If you've just purchased a home, you probably don't want to think about a costly roof replacement just yet. Unfortunately, it's easy to miss problems with an existing roof before purchase, especially if you waived your pre-purchase inspection or didn't hire an experienced roofing contractor to inspect the shingles.
While roofing replacements can be costly, they're an inevitable fact of life for every home. As any roof ages, the shingles will begin to perform poorly, increasing the likelihood of water intrusion or storm damage. If you don't know much about the roof in your new home, here are three tips for evaluating its age and condition to determine if you might need a replacement.
1. Check the Attic
If you can access your home's attic, you'll have an easy way to look for signs of serious trouble. Make sure to bring a bright flashlight since you'll need to perform a detailed inspection, and there's unlikely to be much other light available. Once in the attic, take care that you only step on ceiling joists and avoid disturbing any insulation or placing your foot anywhere unsupported.

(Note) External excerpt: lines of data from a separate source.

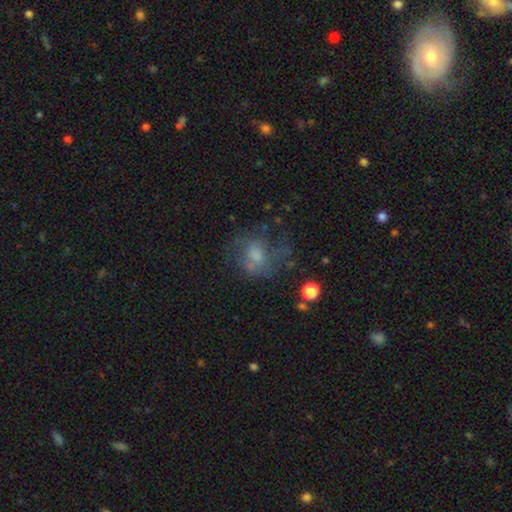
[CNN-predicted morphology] Smooth or featured?
  - smooth: 50% *
  - featured or disk: 35%
  - star or artifact: 15%
Merging?
  - none: 43% *
  - major disturbance: 29%
  - minor disturbance: 22%
  - merger: 6%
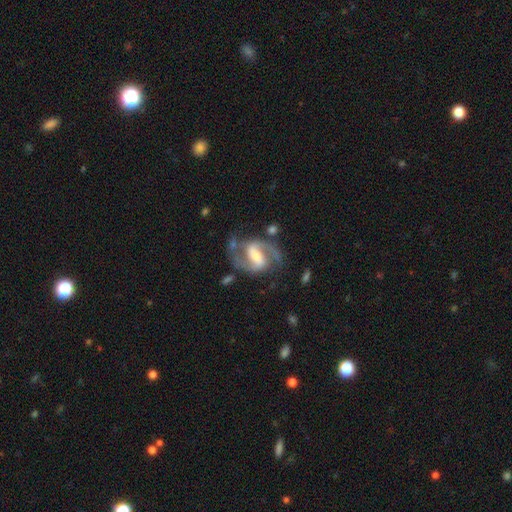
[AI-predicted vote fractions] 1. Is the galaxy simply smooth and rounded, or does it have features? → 91% featured or disk, 5% smooth, 4% star or artifact.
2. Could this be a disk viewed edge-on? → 98% no, 2% yes.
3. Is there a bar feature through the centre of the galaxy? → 48% strong, 39% weak, 13% no.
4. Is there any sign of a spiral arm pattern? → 98% yes, 2% no.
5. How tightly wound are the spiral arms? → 63% medium, 19% tight, 18% loose.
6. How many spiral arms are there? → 94% 2, 2% can't tell, 1% 1, 1% 3, 1% 4, 1% more than 4.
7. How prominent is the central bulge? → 44% moderate, 36% small, 11% large, 7% none, 2% dominant.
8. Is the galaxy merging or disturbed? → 74% none, 15% minor disturbance, 7% major disturbance, 3% merger.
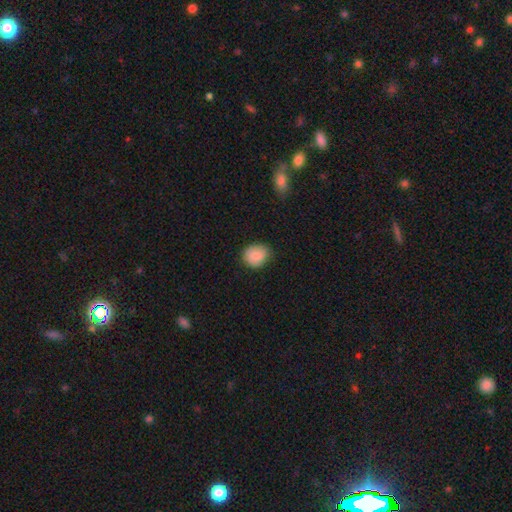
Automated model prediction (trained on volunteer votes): This appears to be a smooth galaxy with no disk features (86%) that is round (63%). Merging: none (77%).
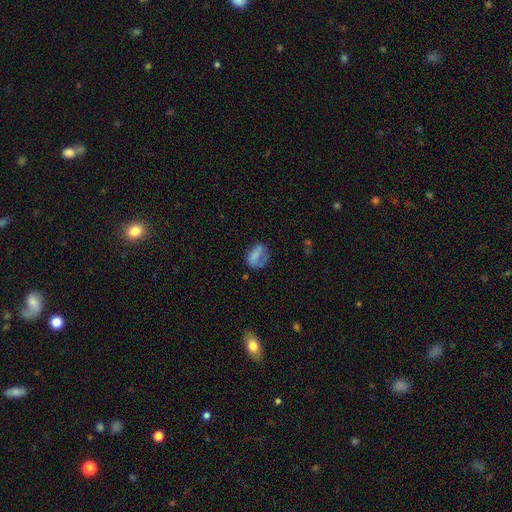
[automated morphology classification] Smooth or featured?
  - smooth: 69% *
  - featured or disk: 21%
  - star or artifact: 10%
How rounded?
  - in between: 72% *
  - round: 25%
  - cigar-shaped: 3%
Merging?
  - none: 41% *
  - minor disturbance: 29%
  - major disturbance: 26%
  - merger: 4%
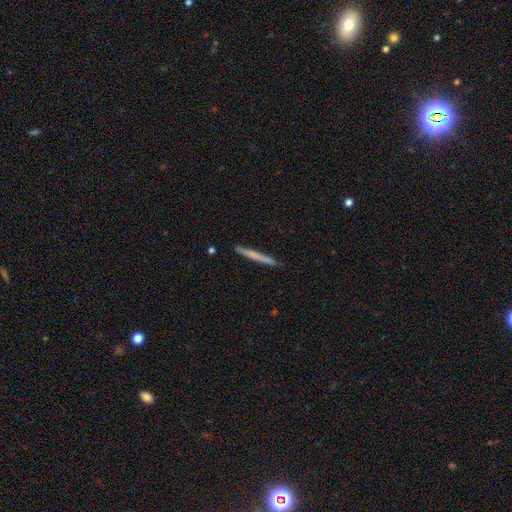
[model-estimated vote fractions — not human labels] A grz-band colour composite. It shows a smooth galaxy with no disk features (59%) that is cigar-shaped (97%). Merging: none (91%).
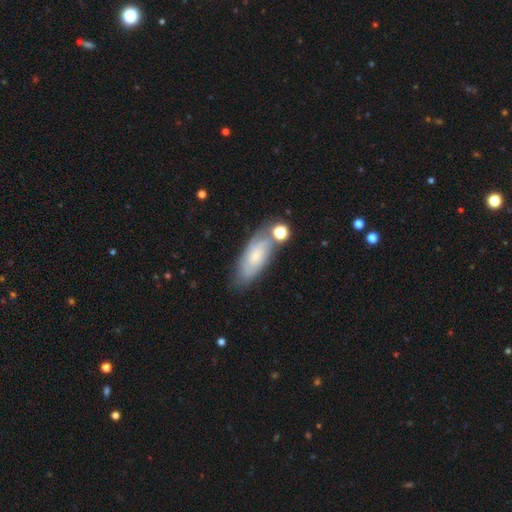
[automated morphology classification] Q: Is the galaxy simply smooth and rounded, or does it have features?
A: smooth — 50%.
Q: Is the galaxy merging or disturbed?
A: none — 58%.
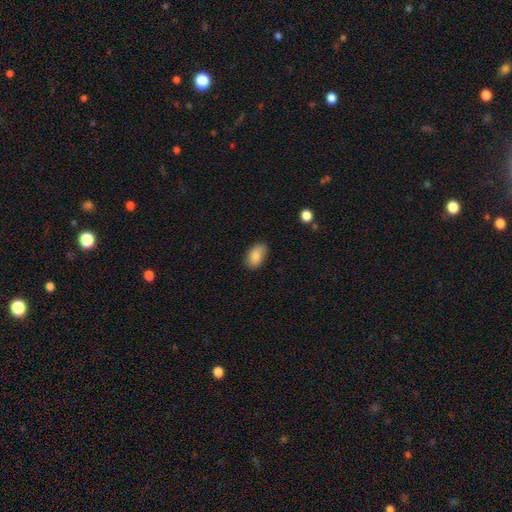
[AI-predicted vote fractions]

Inside the attic, look for signs of moisture on the underside of the decking or along the rafters. Pay close attention to any musty odors or high humidity levels. Attics should be well-vented so that excessive moisture may indicate a leak or a ventilation problem. Any water intruding into the attic may be a sign of a roof that's old enough to require replacement.
2. Look for Granule Loss
Checking for granule loss can be a bit more complicated, but it's often a good way to gauge the age and condition of your roof. The granules on asphalt shingles add color and texture, but they also help protect the underlying shingle material. As the granules wear away, the shingle will become brittle, making it more prone to breakage and leaks. Shingles in this condition will typically fail relatively quickly.
To check for granule loss, you'll need to be able to see the top of the roof. If you're not comfortable getting on your roof yourself, a roofing contractor can perform this inspection for you. Widespread shingle loss across much of your roof indicates extensive damage or a roof relatively close to its expiration date. Either way, a replacement may be necessary soon.
3. Pay Attention to Small Leak Points
Consider getting a professional to inspect your new home's roof because many potential leak points are relatively small and hard to notice. Exposed nails, damaged flashing, cracked shingles and other seemingly tiny imperfections can lead to major leaks. While you can fix individual problems, widespread issues often mean that your roof is nearing the end of its life span.
Even a detailed inspection won't find all these issues, and repairing them will eventually feel like playing whack-a-mole. In the meantime, your home will be at severe risk of water damage from one leak after another. If an inspection uncovers numerous areas where leaks may develop, it's probably time to consider replacing the entire roof.